Further, since various known microlens forming techniques can be applied to the formation of the microlens according to the present invention, the reflection type liquid crystal display device of the present invention can be manufactured simply and reliably. .

[0047]

[Brief description of the drawings]

FIG. 1 is an explanatory sectional view showing a main part of one embodiment of a reflection type liquid crystal display device of the present invention.

FIG. 2 is an explanatory sectional view showing a main part of another embodiment of the reflection type liquid crystal display device of the present invention.

FIG. 3 is an explanatory plan view showing an example of an arrangement of microlenses formed in the reflective liquid crystal display device of the present invention.

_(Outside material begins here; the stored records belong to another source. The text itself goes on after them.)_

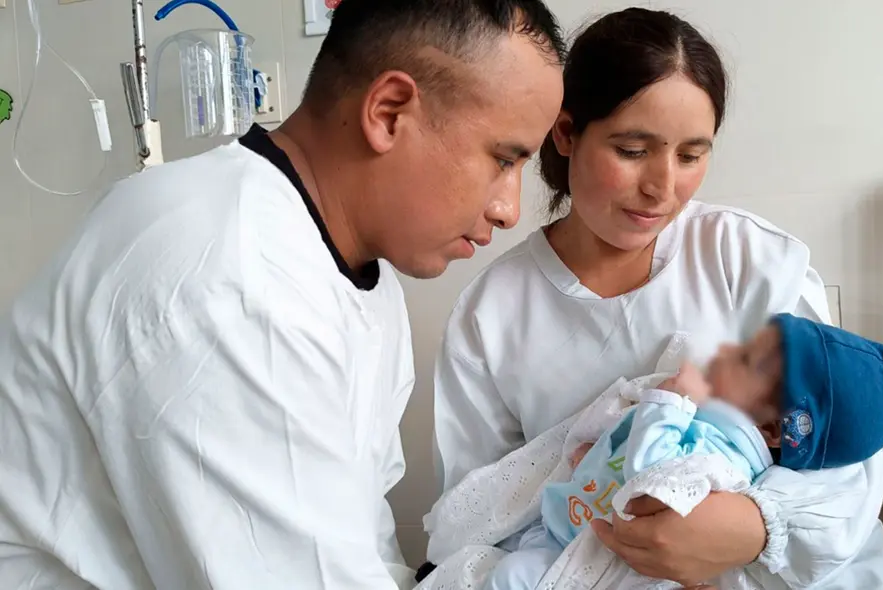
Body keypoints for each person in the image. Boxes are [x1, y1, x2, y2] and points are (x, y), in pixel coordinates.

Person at [0, 1, 564, 589]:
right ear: (389, 112)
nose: (508, 209)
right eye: (503, 159)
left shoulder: (357, 279)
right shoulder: (229, 275)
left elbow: (351, 536)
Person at [431, 7, 883, 589]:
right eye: (633, 150)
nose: (663, 187)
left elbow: (861, 434)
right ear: (565, 132)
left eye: (690, 155)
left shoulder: (748, 258)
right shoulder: (494, 313)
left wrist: (757, 524)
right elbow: (479, 515)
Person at [485, 313, 883, 589]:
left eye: (747, 360)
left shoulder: (724, 456)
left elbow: (649, 477)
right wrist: (594, 458)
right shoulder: (711, 426)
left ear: (772, 428)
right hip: (566, 525)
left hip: (595, 557)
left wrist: (671, 401)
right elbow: (627, 448)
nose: (728, 350)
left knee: (510, 578)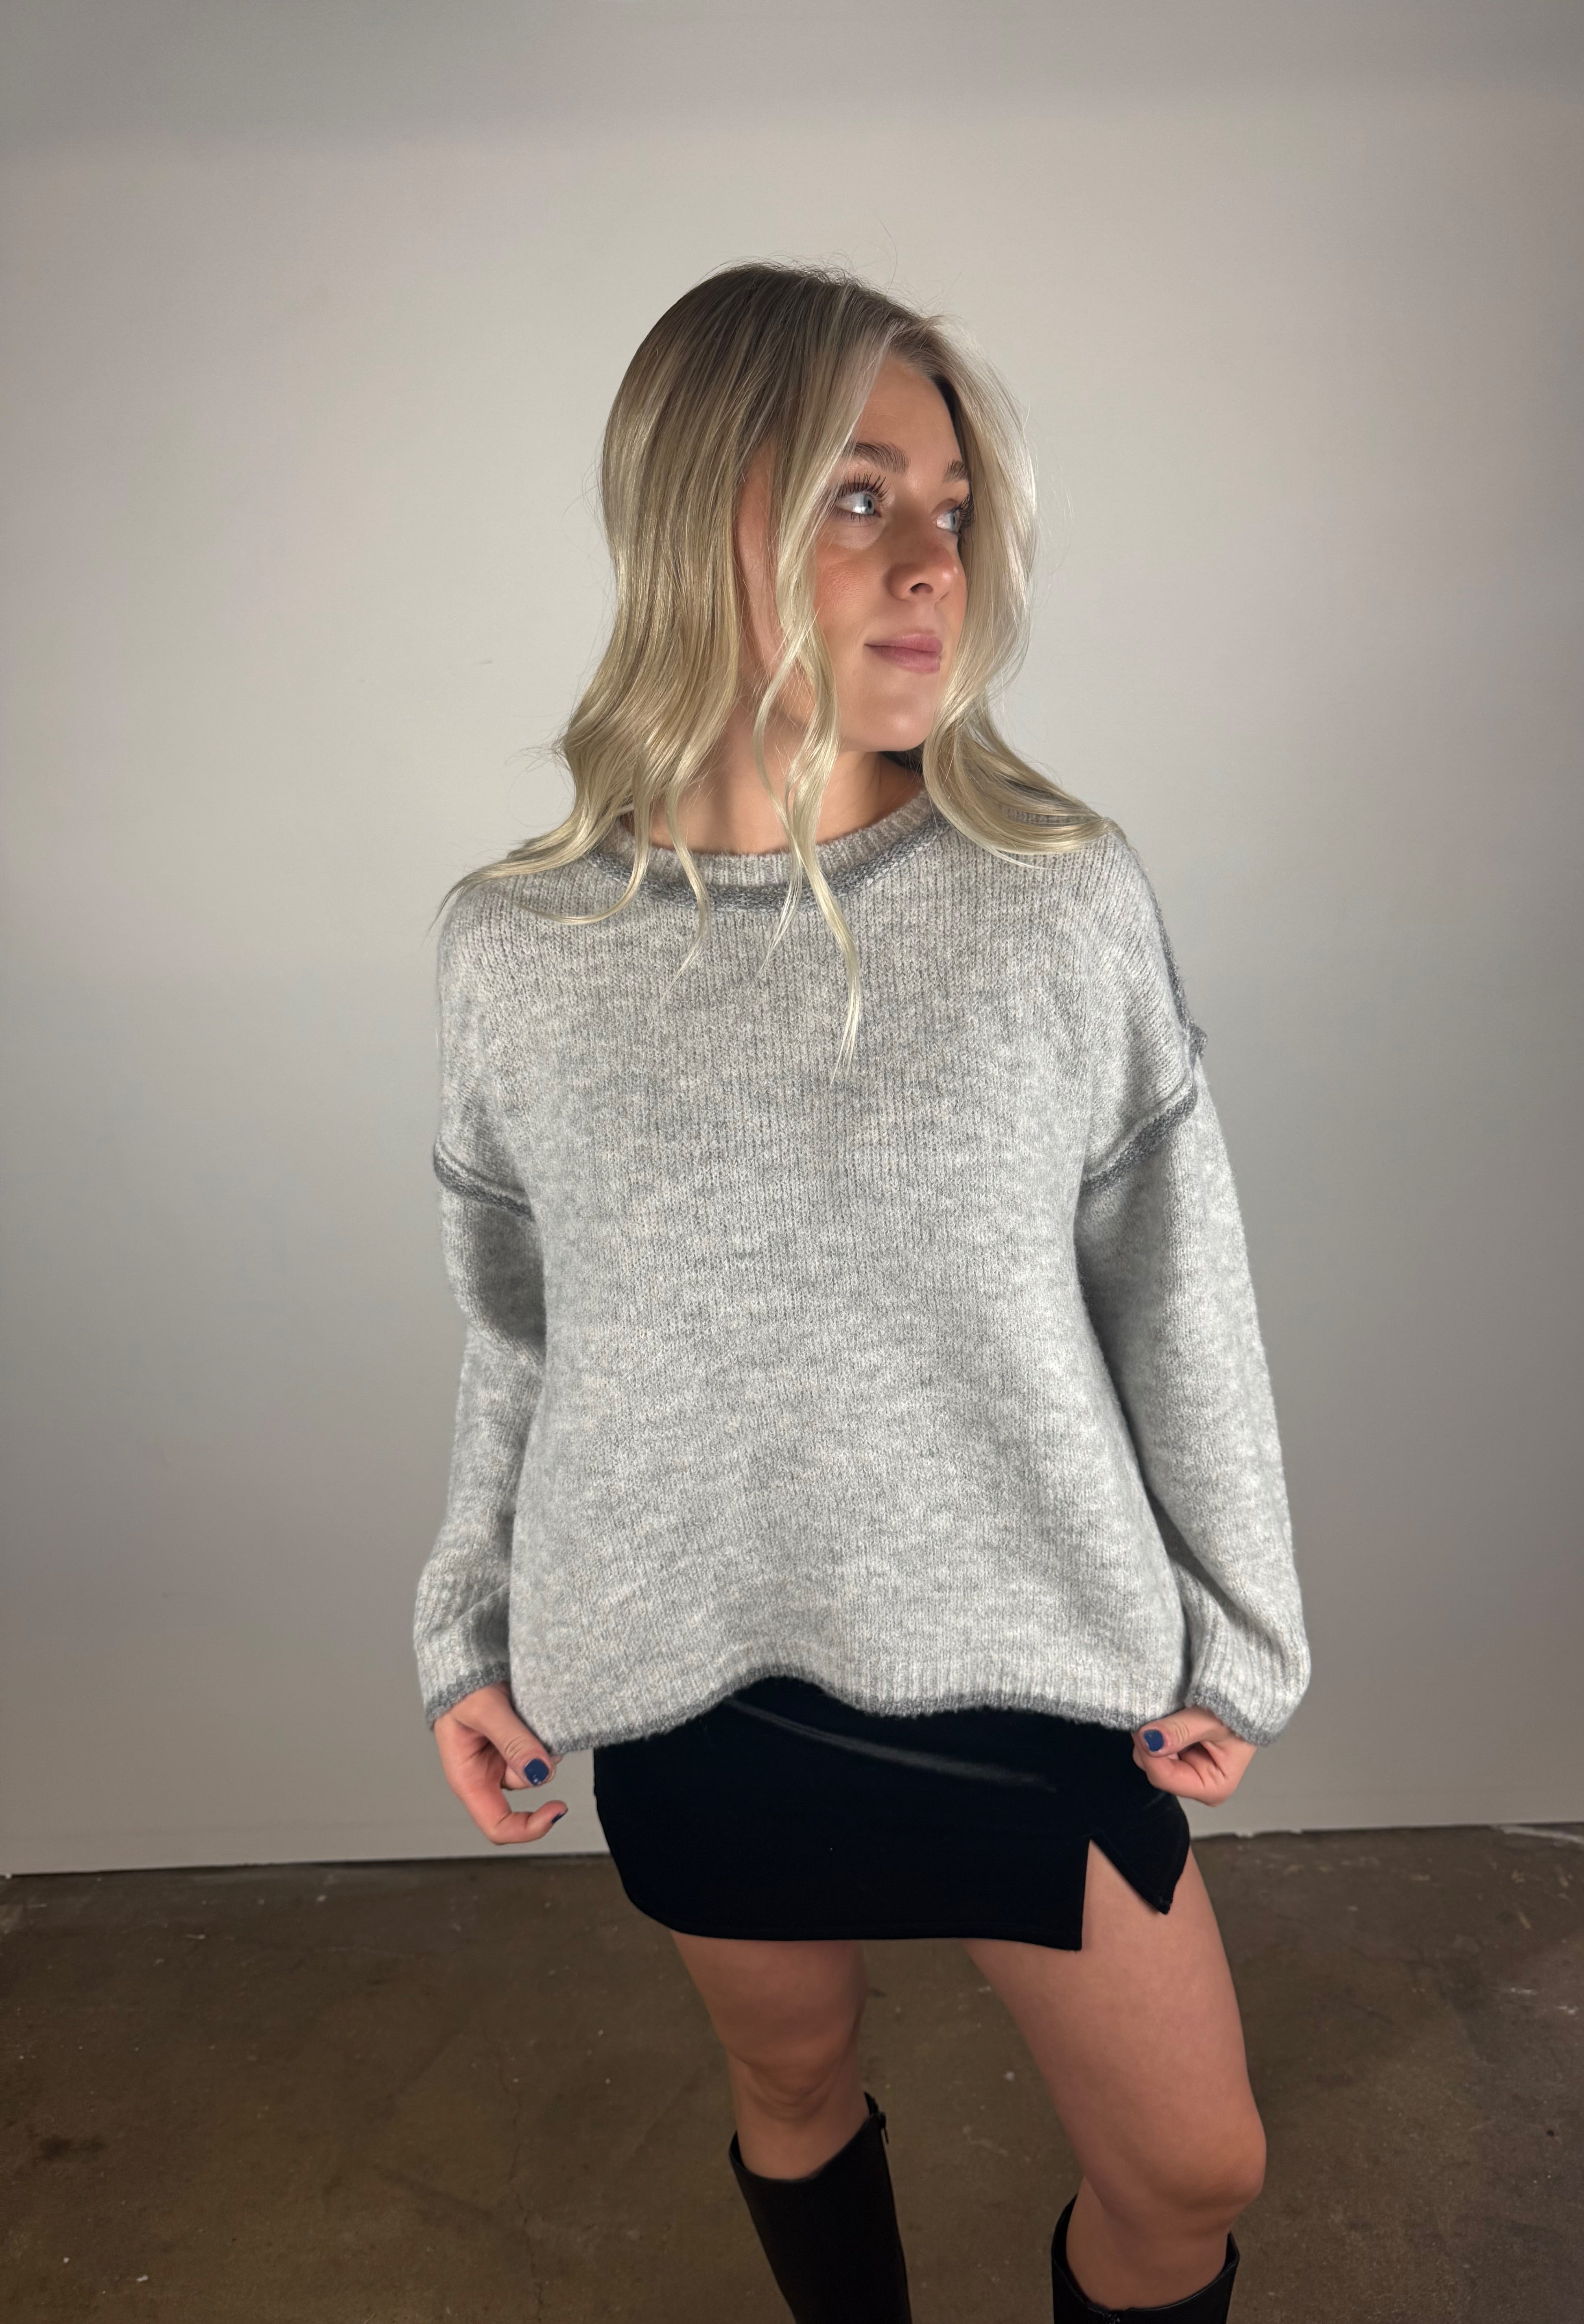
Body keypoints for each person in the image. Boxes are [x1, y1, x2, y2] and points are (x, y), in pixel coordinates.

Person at [413, 260, 1311, 2324]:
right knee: (792, 2083)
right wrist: (468, 1624)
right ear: (692, 514)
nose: (934, 565)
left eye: (957, 511)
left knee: (1192, 2170)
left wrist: (1244, 1621)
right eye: (859, 496)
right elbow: (519, 1324)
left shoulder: (1056, 902)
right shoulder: (516, 949)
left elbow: (1180, 1286)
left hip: (1029, 1642)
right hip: (685, 1653)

FIG. 4 is an explanatory sectional view showing an example of an optical path of light incident on a reflection type liquid crystal display device of the present invention.

FIG. 5 is a graph showing an example of a change in brightness of a display screen due to a change in a viewing angle of the reflective liquid crystal display device of the present invention.

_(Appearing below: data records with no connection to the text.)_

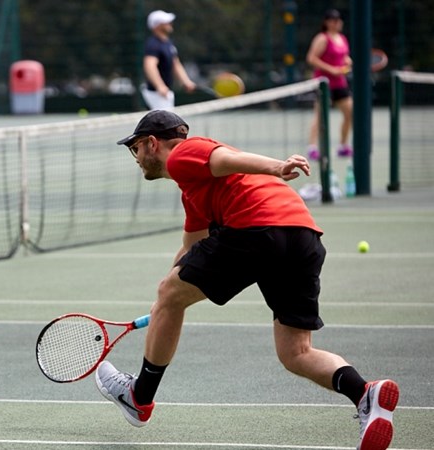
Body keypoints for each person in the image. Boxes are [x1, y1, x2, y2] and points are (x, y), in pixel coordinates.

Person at [96, 109, 399, 450]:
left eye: (135, 148)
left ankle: (140, 398)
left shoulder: (183, 153)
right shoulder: (193, 191)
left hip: (257, 229)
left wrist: (277, 166)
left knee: (171, 293)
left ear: (152, 143)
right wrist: (167, 299)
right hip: (302, 236)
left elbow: (226, 159)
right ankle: (365, 393)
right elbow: (191, 248)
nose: (135, 157)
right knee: (295, 352)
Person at [306, 8, 353, 160]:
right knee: (320, 117)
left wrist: (347, 62)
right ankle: (312, 148)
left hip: (340, 84)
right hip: (323, 84)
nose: (337, 23)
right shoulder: (322, 38)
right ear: (327, 22)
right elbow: (311, 58)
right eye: (333, 20)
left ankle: (343, 147)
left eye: (338, 20)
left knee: (350, 113)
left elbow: (344, 57)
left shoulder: (342, 38)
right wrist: (332, 70)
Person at [141, 10, 197, 110]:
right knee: (165, 123)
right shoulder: (153, 44)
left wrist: (186, 82)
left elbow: (175, 64)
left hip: (166, 92)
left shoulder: (168, 43)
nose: (170, 23)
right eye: (165, 22)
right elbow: (149, 66)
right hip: (155, 93)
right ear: (157, 25)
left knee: (167, 122)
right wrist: (160, 86)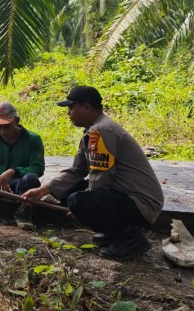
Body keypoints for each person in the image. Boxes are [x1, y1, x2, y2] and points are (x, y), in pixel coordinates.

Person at [23, 86, 164, 260]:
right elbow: (77, 170)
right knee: (72, 191)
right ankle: (113, 232)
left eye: (71, 107)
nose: (69, 113)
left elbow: (101, 175)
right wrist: (44, 190)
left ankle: (131, 239)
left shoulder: (102, 131)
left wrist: (85, 207)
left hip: (142, 204)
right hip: (128, 198)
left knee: (78, 200)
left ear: (87, 107)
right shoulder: (93, 130)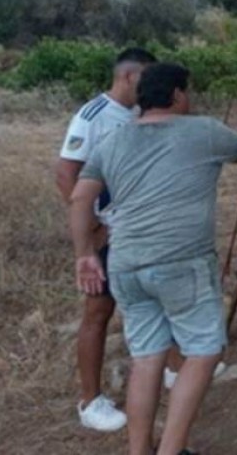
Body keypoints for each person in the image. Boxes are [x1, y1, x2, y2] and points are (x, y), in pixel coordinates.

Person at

FIG. 6 is an explanatory sectional view showing a main part of an example of a conventional reflection type liquid crystal display device.

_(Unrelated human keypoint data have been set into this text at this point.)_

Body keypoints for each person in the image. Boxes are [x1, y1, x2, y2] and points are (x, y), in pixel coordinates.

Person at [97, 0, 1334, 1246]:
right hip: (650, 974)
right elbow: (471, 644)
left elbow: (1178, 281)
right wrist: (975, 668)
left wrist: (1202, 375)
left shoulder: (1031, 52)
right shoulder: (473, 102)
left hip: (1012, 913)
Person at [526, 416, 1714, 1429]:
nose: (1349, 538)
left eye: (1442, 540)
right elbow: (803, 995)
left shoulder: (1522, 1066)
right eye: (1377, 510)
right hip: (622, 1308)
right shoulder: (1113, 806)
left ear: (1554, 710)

FIG. 7 is an explanatory sectional view showing a main part of another example of a conventional reflection type liquid crystal display device.

[Explanation of symbols]

 1, 10, 11, 20 Substrate 60, 61, 70, 71 Substrate 2, 12 Microlens 3, 13 Flattening layer 4, 6, 14, 16 Transparent electrode 5, 15 Liquid crystal 7, 17 Flattening layer 8, 18 Color Filter 9, 19 Reflective film 21, 31 Light scattering film 64, 74, 76 Transparent electrode 65, 75 Liquid crystal 77 Flattening layer 68, 78 Color filter 69, 79 Reflective film

Continued on the front page F-term (reference) 2H091 FA02X FA29X FA29Z FA31X FA31Z FA37Z FB02 FC02 FC10 FC22 FD02 LA16

Claims (5)

[Claims] An observer-side substrate on which a transparent electrode for driving liquid crystal is disposed on a transparent substrate, and a back surface on which a light reflecting film and a transparent electrode for driving liquid crystal corresponding to the transparent electrode are laminated on the transparent substrate. In a reflective liquid crystal display device having at least a side substrate, a liquid crystal sandwiched between the two substrates, and a light scattering film provided between the two substrates, the light scattering film includes a plurality of microlenses and microlenses. And a flattening layer covering the pixel portion, wherein the microlens is formed at least in the non-pixel portion so as to overlap the pixel portion in a plan view. 2. A microlens formed in a non-pixel portion so as to overlap with the pixel portion is formed at a pitch wider than a width of the non-pixel portion. Reflective liquid crystal display. 3. A lens center of a micro lens formed in a non-pixel portion so as to overlap with the pixel portion,
3. The reflection type liquid crystal display device according to claim 1, wherein the reflection type liquid crystal display device is formed so as to enter one pixel portion of the overlapping pixel portions. 4. The reflective liquid crystal display device according to claim 1, wherein the refractive index of the microlens is higher than the refractive index of the flattening layer covering the microlens. 5. The reflection type liquid crystal display device according to claim 1, wherein the color filter is disposed on one of the observer side substrate and the back side substrate.